(Stored data entries)
Segment Open
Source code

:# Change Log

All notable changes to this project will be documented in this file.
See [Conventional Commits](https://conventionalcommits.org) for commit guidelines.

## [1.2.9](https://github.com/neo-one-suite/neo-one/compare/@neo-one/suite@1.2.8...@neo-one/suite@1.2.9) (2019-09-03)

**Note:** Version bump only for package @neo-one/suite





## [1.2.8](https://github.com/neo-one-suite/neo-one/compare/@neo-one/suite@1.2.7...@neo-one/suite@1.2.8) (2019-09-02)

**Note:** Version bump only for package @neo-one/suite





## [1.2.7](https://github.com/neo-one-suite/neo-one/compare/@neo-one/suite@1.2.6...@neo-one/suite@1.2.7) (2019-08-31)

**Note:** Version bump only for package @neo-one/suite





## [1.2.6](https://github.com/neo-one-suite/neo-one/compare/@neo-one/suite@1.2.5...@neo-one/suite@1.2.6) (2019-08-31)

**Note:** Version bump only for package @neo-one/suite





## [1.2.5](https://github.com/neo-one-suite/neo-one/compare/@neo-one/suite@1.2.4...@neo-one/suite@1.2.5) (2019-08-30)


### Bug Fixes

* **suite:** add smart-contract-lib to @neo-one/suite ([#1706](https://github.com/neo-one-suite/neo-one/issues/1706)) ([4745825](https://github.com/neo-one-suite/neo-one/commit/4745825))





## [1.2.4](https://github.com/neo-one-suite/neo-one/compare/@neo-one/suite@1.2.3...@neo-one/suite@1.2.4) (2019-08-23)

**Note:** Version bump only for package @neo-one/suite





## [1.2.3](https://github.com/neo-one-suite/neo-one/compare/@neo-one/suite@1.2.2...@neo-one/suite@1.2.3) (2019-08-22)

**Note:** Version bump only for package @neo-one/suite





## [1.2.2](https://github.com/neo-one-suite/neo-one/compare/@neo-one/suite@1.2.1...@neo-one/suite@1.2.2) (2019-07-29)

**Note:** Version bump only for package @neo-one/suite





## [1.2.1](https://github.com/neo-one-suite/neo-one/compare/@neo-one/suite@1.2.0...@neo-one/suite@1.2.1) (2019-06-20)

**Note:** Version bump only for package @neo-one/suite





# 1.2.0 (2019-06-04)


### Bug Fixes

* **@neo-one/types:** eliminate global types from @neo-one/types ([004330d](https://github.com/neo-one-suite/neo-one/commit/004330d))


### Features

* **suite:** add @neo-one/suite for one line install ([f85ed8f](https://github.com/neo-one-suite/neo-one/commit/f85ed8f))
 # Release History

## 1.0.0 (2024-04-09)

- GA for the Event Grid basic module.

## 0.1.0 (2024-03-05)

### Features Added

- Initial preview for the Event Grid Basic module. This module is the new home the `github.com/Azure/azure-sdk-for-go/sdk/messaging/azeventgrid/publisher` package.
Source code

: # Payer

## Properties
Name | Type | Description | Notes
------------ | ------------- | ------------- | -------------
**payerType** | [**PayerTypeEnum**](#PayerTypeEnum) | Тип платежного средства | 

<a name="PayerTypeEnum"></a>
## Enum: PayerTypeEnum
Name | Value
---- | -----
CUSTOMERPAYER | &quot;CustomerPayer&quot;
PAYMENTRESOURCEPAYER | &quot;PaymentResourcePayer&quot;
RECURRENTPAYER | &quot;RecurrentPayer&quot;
Segment Closed
Problem details ▸ Pick out every line in the listing above that contains the string "commit", and copy each of those lines.

Problem solution ▸
See [Conventional Commits](https://conventionalcommits.org) for commit guidelines.
* **suite:** add smart-contract-lib to @neo-one/suite ([#1706](https://github.com/neo-one-suite/neo-one/issues/1706)) ([4745825](https://github.com/neo-one-suite/neo-one/commit/4745825))
* **@neo-one/types:** eliminate global types from @neo-one/types ([004330d](https://github.com/neo-one-suite/neo-one/commit/004330d))
* **suite:** add @neo-one/suite for one line install ([f85ed8f](https://github.com/neo-one-suite/neo-one/commit/f85ed8f))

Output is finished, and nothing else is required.